With more than 400 million people in its middle class alone, China presents an incredible market.
As reported by Toledo Free Press Staff Writer Morgan Delp, all of the speakers at the event talked about the challenges and benefits of expansion into China.
In addition to the four main presentations, the event included brief remarks from Jim Rush, executive vice president and head of business development at Communica, Debbie Monagan, president of Communica, Mayor Mike Bell and Regional Growth Partnership President and CEO Dean Monske. Minhua Wu from the Confucius Institute at the University of Toledo also presented on the institute’s Chinese language and culture courses, which it offers to teachers, business people and students in the area.
“You cannot be successful in any foreign market unless you know the challenges,” said William Sinn, president of the Cleveland-based Sinn & Company consultancy.
He said these challenges include a language barrier even within the country of China, due to all of the different dialects. When illustrating the drastic language difference amongst neighboring towns in China by comparing them to Ohio cities, Sinn said that unless using the same dialect, “Toledo could not talk to Bowling Green.” He said that acquiring a skilled and reliable translator was essential in overcoming this obstacle.
John Tang, attorney and head of the Shanghai-based Brennan, Manna & Diamond group in Akron, said a big aspect of Chinese culture is that people focus on outward appearances because they are extremely concerned with “saving face,” or retaining a respectable image.
Tang gave the example of the successful American chain, Victoria’s Secret, which tried to expand into China, but had to scale back because the Chinese were not interested in spending money on undergarments that could not be seen by others.
Wei Shen, managing director of BridgeConnect LLC in Bloomfield Hills, Mich., said Americans need to understand that business deals cannot be made on the first visit with potential Chinese clients. She said gaining the respect of potential clients and having patience in negotiations are key to gaining wealth in China.

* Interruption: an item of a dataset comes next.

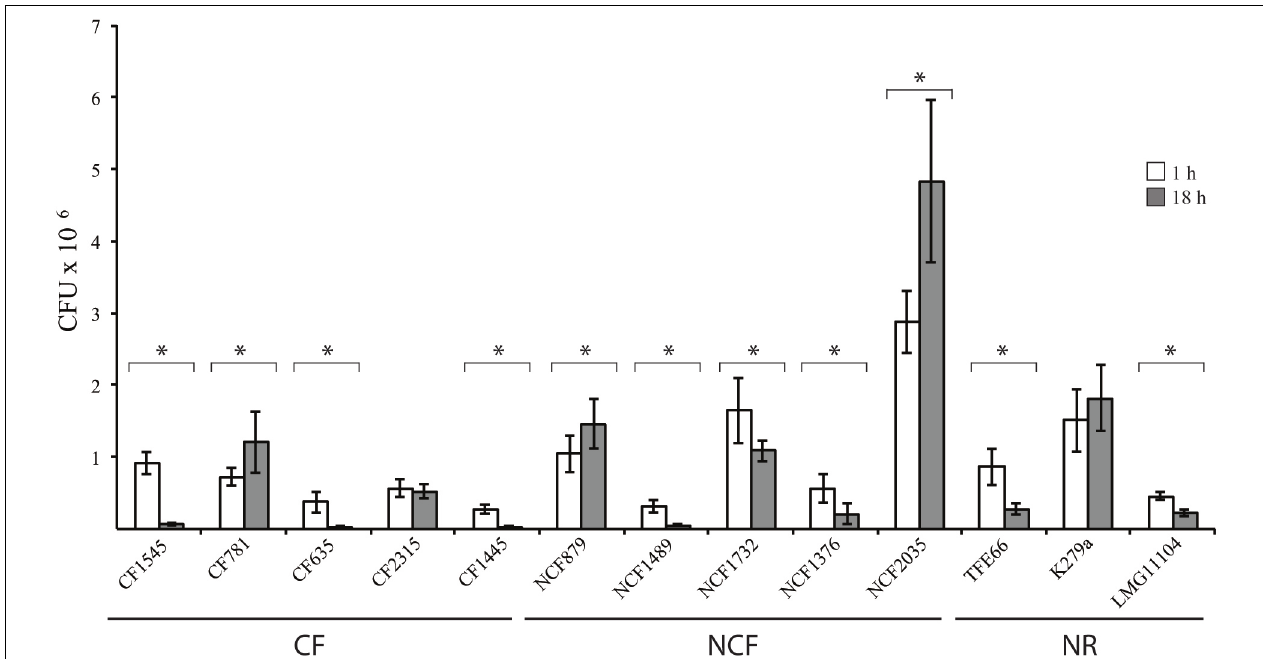
FIGURE 1 | Interactions of S. maltophilia strains with iDCs. White and gray bar graphs indicate CFUs recovered by iDCs after 1 h and 18 h of infection, respectively. * p < 0.05. Each bar indicates the mean value (cid:6) standard deviation of at least three independent experiments in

However, many differing aspects of the Chinese way of life offer promising business opportunities, Tang said.
“China is very polluted due to the factories, and the government knows that, so if you are in an industry with environmentally friendly products, they’ll offer a lot of incentives and open a lot of doors for you,” he said.
Toledo Free Press has long advocated bringing international business to Toledo, and has supported the Bell administration’s efforts to do so. We will continue to support events such as the China Business Summit and urge local entrepreneurs to continue to engage in the global conversation.